Friday, 23 January 2009

Keep your junk(ie) in your trunk

Back we are to the squat -- it's still standing and its contents are safe.

Oh, and we have some new neighbours!



Junkies.

This is the work of junkies -- ripping open the Sitex of boarded up flats and crawling their way in for a hit. Since junkies only need a place to score, they are unlikely to care about where they do it.

There has been a 'nest' of junkies in our council block before (and they're still there, on the first floor). It's easy to tell when they're in, usually by their arrival time -- 2 or 3am, when they clamber themselves through the metal sheets in their many, like zombies scuffling out of the dark and eager for food.

This clambering obviously makes a lot of noise, as the metal is either taken off the windowpanes or just jumped through. Also, hearing the elevator busy at work at 2 in the morning is unnerving, especially when you know that the residents who still live in this block are indoors by 10pm.

It is the clattering Sitex that brings in the attention of cops, thanks to residents dialling them in. We don't need the police around. Even though there are 'fluffy squatters' here, the police don't care, they don't see that distinction, we're all the same to them.

We don't need any annoyed police officers, restless from not having caught their 'junkie-of-the-day', sniffing around our squats in the hopes of a catch, or a reason to catch.

Right now, they're sniffing about in a street adjacent to our block which, according to USgal, has been turned into a drug net and is being patrolled by plains clothes drugs police!
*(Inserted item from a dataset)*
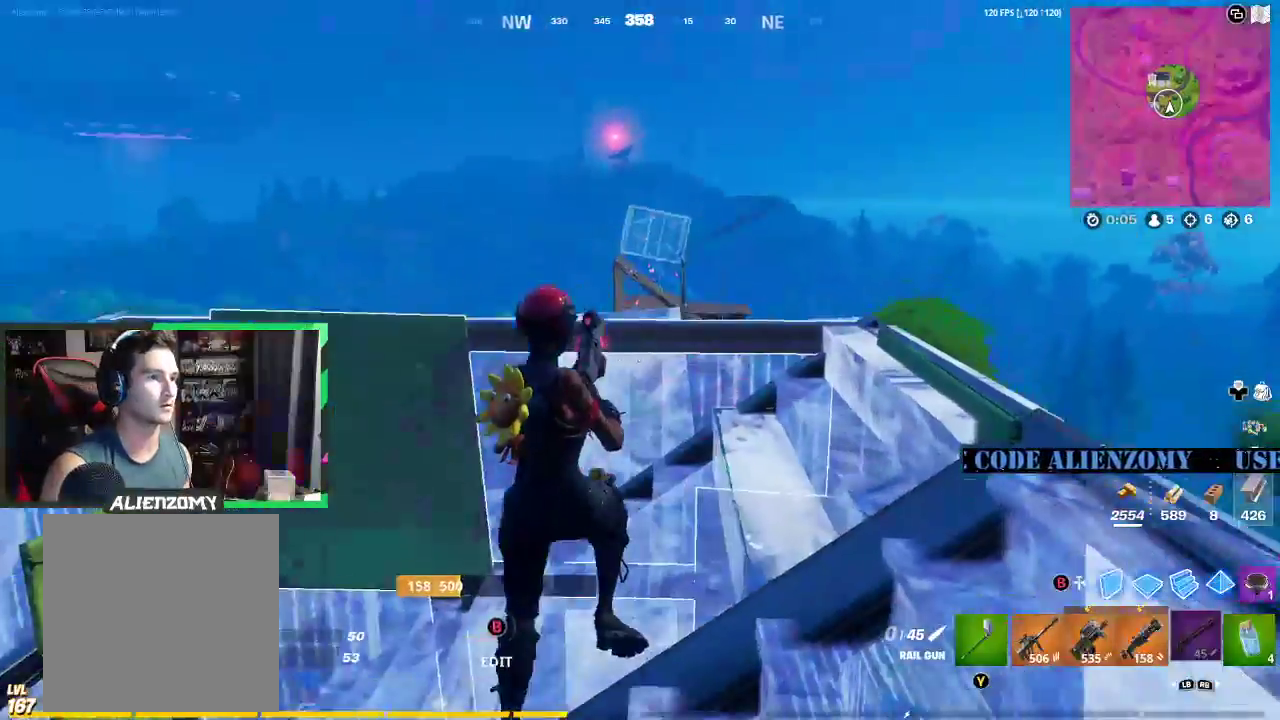
{"buttons": [], "left_stick": "up-right", "right_stick": "center", "events": [[21, "L3", "up"], [62, "right_stick", "center"], [312, "right_stick", "down"], [396, "left_stick", "up-right"], [479, "right_stick", "center"]]}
Together with the few drug punters hanging about for their dealers, and using our parking lot as their waiting room, and our home feels a bit unrecognisable. It's like walking on to the set of a crime drama. The flat smashing seems not to have deterred anyone, and has instead contributed to the estate's new ambience; some might say they created it.

Although Kitchen Sink Neighbour has told the junkies that our floor is a no-go zone, it's not a helpful tactic for those families who still live in our council block. We need unity of some kind, to repel this menace. Right now, we're not sure how.